Data extract section start

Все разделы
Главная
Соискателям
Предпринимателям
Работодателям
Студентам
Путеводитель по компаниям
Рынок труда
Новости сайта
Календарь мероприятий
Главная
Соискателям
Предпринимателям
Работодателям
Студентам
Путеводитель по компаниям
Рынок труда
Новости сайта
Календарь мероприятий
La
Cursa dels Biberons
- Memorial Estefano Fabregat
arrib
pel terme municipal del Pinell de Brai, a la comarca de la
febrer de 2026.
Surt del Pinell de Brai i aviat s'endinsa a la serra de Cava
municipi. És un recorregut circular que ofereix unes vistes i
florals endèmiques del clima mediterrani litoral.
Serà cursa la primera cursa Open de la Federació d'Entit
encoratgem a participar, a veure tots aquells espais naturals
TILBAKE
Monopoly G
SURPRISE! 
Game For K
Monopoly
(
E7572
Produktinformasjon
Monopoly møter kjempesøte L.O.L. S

Data extract section end

◆ **Directive**
Restate all of the lines in the material exactly as they are.

◆ **Written response**
Все разделы
Главная
Соискателям
Предпринимателям
Работодателям
Студентам
Путеводитель по компаниям
Рынок труда
Новости сайта
Календарь мероприятий
Главная
Соискателям
Предпринимателям
Работодателям
Студентам
Путеводитель по компаниям
Рынок труда
Новости сайта
Календарь мероприятий
La
Cursa dels Biberons
- Memorial Estefano Fabregat
arrib
pel terme municipal del Pinell de Brai, a la comarca de la
febrer de 2026.
Surt del Pinell de Brai i aviat s'endinsa a la serra de Cava
municipi. És un recorregut circular que ofereix unes vistes i
florals endèmiques del clima mediterrani litoral.
Serà cursa la primera cursa Open de la Federació d'Entit
encoratgem a participar, a veure tots aquells espais naturals
TILBAKE
Monopoly G
SURPRISE! 
Game For K
Monopoly
(
E7572
Produktinformasjon
Monopoly møter kjempesøte L.O.L. S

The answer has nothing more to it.